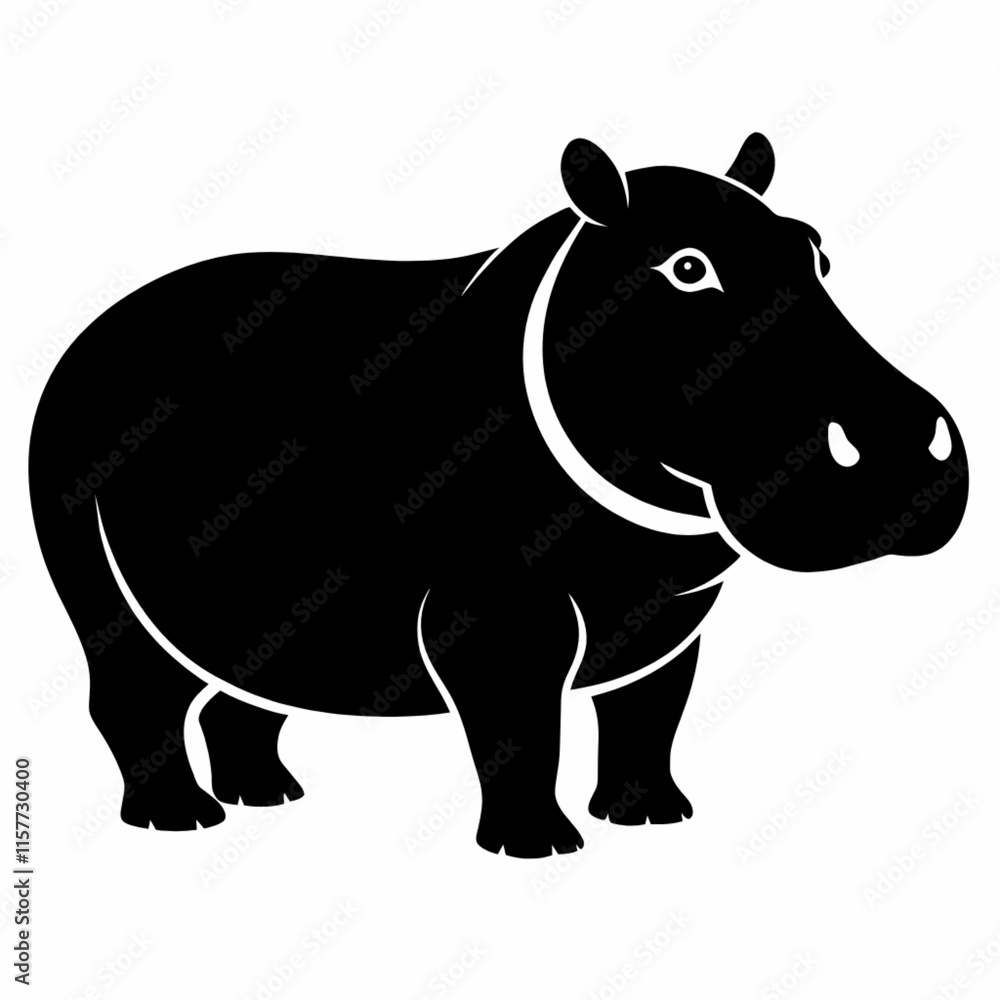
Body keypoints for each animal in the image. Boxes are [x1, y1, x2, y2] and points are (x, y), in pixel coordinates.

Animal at [28, 133, 968, 857]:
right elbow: (519, 730)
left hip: (264, 608)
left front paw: (651, 820)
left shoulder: (670, 612)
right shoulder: (498, 609)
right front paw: (538, 848)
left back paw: (271, 798)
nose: (897, 440)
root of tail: (89, 336)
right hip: (99, 587)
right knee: (132, 695)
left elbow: (648, 716)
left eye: (819, 251)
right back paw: (179, 822)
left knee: (248, 690)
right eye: (687, 267)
----
## Instructions for the task
Type the lines above out again exactly as they appear, skipping every picture.

## Result of the task
Body keypoints for each animal in the image. Boxes are [x1, y1, x2, y2] and points are (x, y), in pixel coordinates.

Animal at [28, 133, 968, 857]:
right elbow: (519, 730)
left hip: (264, 608)
left front paw: (651, 820)
left shoulder: (670, 612)
right shoulder: (498, 609)
right front paw: (538, 848)
left back paw: (271, 798)
nose: (897, 440)
root of tail: (89, 336)
right hip: (99, 587)
right knee: (132, 695)
left elbow: (648, 716)
left eye: (819, 251)
right back paw: (179, 822)
left knee: (248, 690)
right eye: (687, 267)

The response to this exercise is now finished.